## Text shown
While many cap-and-trade systems establish auction reserve prices to ensure that a minimum marginal price signal is maintained across the market, Canada's minimum national carbon price, applied through federal, provincial or territorial pricing systems, will continue to provide a minimum floor price signal to regulated facilities to incent reductions. The cap and trade system, as a result, may not require an auction price floor mechanism for this specific purpose. However, the market could face low-price risks if a large bank of unused emissions allowances and/or offset credits is available on the market at a given time. To address this issue, a predetermined adjustment to the number of allowances available in subsequent auctions and allocated for free could be considered in addition to potential limits on banking.

The risk of sudden or unpredicted high market prices could be addressed though one or several mechanisms that could be included in the cap. A common design feature in most cap and trade systems, including the Western Climate Initiative and the European Union Emissions Trading System (EU ETS), is an emission allowance reserve from which emission allowances can be released to new entrants or to moderate sudden market pressures and mitigate rapid or unexpected price increases. An allowance reserve is generally comprised of emission allowances withheld from auctions and free allocations in previous years, or allowances that remained unsold at previous auctions. A reserve does not create or introduce additional allowances beyond the regulated cap level.

## Provided material

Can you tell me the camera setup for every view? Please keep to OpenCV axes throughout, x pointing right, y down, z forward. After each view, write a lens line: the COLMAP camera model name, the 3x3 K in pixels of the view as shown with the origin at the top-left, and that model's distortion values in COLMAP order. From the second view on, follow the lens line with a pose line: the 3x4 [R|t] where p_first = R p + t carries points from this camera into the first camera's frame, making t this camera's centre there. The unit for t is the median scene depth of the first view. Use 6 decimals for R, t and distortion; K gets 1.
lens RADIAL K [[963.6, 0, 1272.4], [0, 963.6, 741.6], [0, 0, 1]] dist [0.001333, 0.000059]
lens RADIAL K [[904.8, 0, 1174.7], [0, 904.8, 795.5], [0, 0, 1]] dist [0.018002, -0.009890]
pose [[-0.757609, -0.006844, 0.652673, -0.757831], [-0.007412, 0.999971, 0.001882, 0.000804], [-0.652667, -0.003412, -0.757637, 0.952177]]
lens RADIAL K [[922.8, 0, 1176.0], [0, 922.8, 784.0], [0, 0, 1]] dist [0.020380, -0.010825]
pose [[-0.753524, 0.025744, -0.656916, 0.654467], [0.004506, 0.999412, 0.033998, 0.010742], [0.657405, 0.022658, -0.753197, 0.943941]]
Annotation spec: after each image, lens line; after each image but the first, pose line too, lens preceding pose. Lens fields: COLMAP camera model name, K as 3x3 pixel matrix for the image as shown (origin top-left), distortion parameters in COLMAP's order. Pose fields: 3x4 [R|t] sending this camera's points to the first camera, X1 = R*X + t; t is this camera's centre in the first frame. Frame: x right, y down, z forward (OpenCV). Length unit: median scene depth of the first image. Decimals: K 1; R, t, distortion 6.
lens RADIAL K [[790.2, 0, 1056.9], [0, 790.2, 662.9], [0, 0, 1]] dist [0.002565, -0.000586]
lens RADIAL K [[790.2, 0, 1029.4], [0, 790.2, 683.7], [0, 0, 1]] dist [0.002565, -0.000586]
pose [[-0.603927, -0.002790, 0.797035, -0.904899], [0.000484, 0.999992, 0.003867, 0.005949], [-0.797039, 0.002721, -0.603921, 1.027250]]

## Instructions
- 1) According to the cap-and-trade text, what is an allowance reserve generally made up of?
- 2) Repeat the stretch of the cap-and-trade text from "While many cap-and-trade" through "limits on banking.", swapping "incent" for "encourage".
- 3) Which kinds of pricing systems does the cap-and-trade text say apply Canada's minimum national carbon price?
Rely only on the cap-and-trade text; the records play no part.

## Answer list
- 1) Emission allowances withheld from auctions and free allocations in previous years, or allowances that remained unsold at previous auctions.

- 2)
While many cap-and-trade systems establish auction reserve prices to ensure that a minimum marginal price signal is maintained across the market, Canada's minimum national carbon price, applied through federal, provincial or territorial pricing systems, will continue to provide a minimum floor price signal to regulated facilities to encourage reductions. The cap and trade system, as a result, may not require an auction price floor mechanism for this specific purpose. However, the market could face low-price risks if a large bank of unused emissions allowances and/or offset credits is available on the market at a given time. To address this issue, a predetermined adjustment to the number of allowances available in subsequent auctions and allocated for free could be considered in addition to potential limits on banking.

- 3) Federal, provincial and territorial